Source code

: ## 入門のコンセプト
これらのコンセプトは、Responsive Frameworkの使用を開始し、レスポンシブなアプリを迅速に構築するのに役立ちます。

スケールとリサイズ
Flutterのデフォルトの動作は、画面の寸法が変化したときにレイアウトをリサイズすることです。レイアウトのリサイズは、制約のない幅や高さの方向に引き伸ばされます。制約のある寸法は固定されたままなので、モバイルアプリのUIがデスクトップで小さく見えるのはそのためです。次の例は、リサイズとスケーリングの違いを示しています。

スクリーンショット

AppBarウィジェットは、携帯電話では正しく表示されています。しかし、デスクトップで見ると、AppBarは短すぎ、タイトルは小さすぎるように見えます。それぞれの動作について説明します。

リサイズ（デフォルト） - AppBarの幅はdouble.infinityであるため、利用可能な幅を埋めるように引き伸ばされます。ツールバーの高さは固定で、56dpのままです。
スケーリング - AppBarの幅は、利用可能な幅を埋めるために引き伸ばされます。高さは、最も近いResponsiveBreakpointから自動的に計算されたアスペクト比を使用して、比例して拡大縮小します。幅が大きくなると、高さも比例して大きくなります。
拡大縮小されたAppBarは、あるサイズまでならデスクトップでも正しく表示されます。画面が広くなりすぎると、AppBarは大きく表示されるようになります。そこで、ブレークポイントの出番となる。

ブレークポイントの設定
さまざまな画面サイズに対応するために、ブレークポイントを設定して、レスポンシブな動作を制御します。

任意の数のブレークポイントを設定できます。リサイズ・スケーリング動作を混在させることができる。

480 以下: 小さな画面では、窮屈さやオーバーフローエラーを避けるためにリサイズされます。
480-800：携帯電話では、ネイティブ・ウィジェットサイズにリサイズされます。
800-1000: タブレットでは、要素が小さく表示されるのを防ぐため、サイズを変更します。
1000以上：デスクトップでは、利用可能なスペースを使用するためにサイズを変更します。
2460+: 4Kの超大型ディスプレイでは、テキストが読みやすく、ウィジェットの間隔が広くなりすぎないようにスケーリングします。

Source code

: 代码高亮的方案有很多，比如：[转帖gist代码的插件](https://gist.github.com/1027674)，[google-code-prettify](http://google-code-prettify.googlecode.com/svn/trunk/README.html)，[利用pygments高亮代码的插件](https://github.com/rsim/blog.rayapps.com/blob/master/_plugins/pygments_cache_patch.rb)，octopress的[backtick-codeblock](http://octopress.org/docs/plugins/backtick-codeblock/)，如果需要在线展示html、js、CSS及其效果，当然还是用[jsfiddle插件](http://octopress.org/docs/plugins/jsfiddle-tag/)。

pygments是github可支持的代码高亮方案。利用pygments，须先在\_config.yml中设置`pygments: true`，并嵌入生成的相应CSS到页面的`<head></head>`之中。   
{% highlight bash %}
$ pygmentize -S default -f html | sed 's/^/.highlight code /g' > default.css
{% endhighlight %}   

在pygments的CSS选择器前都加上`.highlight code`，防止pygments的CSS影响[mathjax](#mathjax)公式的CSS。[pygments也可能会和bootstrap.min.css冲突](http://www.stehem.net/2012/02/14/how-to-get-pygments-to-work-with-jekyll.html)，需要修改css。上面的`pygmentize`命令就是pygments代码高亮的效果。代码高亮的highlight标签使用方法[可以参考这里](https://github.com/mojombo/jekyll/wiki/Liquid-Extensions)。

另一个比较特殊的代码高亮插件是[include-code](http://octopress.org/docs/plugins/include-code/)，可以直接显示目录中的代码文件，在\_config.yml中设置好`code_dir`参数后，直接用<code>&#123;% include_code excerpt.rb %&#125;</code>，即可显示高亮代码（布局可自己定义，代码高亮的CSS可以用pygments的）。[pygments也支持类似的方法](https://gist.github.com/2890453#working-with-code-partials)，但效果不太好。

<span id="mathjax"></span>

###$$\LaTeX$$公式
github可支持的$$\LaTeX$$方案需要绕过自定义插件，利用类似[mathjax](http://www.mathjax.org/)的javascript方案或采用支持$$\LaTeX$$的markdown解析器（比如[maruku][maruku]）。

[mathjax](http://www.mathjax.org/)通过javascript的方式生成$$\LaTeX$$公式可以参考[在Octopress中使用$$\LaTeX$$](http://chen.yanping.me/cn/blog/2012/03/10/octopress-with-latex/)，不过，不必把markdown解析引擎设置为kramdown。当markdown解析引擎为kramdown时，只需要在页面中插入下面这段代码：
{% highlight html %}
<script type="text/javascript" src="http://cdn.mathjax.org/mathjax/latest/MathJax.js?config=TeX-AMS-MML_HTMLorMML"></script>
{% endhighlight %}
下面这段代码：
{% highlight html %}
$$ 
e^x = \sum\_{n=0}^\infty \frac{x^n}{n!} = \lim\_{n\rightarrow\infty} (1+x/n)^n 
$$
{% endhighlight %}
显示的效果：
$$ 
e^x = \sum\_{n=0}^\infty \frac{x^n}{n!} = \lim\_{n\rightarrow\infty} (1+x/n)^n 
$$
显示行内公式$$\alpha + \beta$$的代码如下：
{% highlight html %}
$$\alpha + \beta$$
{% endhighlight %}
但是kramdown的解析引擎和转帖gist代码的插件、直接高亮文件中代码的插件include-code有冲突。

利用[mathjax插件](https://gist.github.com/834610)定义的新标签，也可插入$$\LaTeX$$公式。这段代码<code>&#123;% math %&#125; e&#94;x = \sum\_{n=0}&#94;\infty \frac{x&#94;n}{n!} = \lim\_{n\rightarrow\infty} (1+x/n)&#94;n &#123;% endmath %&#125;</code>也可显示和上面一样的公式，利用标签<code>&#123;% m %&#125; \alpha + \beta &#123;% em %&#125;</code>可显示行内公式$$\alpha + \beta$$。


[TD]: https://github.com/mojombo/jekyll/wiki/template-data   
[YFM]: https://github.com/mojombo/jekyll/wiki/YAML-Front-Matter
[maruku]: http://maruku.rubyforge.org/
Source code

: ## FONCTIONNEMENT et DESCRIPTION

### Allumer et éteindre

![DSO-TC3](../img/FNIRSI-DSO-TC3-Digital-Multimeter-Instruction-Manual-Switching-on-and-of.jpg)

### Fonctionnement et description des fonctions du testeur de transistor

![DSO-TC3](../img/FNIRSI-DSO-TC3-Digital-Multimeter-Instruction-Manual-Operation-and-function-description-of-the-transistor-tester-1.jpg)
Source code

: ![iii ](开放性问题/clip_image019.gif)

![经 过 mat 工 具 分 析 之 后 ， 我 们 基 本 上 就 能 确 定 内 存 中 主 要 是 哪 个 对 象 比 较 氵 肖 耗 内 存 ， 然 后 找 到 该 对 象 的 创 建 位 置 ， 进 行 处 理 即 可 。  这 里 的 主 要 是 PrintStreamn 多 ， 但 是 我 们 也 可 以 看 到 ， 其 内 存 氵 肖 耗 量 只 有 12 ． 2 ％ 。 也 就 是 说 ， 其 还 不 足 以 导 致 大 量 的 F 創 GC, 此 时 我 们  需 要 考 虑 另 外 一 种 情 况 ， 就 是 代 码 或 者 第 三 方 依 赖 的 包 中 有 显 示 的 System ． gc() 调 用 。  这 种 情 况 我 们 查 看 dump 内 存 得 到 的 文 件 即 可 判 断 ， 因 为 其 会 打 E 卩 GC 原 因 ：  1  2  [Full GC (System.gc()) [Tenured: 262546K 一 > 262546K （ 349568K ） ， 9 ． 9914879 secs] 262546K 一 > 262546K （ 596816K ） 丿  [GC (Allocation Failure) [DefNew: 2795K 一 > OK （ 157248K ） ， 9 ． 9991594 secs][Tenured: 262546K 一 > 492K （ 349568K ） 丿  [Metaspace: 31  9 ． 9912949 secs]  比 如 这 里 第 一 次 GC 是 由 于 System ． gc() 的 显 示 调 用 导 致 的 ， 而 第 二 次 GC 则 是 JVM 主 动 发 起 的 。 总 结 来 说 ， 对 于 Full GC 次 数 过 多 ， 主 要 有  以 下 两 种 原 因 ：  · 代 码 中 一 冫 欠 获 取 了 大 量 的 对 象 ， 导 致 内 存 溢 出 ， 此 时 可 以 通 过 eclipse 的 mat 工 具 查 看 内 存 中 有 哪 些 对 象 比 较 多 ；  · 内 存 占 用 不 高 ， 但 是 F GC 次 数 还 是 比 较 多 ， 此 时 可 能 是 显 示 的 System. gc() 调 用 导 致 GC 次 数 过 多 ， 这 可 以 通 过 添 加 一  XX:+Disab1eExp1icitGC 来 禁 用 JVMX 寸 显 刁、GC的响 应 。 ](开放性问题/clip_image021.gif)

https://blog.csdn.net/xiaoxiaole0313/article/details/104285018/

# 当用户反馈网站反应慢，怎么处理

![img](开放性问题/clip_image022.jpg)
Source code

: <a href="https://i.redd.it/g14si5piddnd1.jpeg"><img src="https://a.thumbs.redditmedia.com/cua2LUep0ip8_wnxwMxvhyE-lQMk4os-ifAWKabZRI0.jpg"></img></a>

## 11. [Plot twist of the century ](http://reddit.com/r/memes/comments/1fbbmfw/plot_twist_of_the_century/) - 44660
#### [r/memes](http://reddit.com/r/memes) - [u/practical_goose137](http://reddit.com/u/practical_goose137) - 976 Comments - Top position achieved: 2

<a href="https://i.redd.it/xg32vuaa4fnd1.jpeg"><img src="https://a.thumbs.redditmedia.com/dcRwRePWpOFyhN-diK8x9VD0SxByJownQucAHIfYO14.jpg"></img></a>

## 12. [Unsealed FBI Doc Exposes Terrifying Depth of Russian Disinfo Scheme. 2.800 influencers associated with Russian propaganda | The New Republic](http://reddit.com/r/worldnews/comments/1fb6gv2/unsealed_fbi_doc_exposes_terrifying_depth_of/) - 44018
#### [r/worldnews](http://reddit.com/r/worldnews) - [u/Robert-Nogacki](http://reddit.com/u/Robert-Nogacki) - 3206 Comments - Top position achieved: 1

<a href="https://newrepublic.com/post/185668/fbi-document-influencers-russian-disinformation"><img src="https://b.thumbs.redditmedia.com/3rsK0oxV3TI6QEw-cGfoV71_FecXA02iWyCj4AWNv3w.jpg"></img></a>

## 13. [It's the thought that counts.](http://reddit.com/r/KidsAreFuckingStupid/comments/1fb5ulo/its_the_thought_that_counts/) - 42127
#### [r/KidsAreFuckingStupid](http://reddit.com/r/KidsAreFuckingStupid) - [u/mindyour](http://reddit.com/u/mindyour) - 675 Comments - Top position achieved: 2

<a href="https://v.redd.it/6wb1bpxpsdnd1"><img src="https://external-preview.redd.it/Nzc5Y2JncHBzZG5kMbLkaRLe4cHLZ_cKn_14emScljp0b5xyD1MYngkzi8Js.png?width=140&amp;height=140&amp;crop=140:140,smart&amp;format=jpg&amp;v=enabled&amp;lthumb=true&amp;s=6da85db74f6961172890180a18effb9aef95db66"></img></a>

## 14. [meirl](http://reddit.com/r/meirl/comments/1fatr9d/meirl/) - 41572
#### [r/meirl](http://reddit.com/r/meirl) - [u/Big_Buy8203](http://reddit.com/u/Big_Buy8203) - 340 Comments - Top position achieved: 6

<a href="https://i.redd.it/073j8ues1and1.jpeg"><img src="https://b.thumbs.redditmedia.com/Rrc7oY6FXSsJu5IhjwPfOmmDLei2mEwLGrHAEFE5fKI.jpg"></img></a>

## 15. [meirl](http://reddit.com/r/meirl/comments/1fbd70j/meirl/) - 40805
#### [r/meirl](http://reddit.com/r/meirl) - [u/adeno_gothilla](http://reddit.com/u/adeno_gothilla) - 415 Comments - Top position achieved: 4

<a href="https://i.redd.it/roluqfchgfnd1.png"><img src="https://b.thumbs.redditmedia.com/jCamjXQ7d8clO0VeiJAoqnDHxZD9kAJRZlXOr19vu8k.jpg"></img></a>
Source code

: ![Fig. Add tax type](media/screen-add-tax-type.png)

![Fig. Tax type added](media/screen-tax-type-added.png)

Problem requirements
Pull out the lines of the material from the one containing "## 13. [It's" through the one containing "675 Comments - Top position achieved: 2", and reproduce them character for character, both end lines included.

Result
## 13. [It's the thought that counts.](http://reddit.com/r/KidsAreFuckingStupid/comments/1fb5ulo/its_the_thought_that_counts/) - 42127
#### [r/KidsAreFuckingStupid](http://reddit.com/r/KidsAreFuckingStupid) - [u/mindyour](http://reddit.com/u/mindyour) - 675 Comments - Top position achieved: 2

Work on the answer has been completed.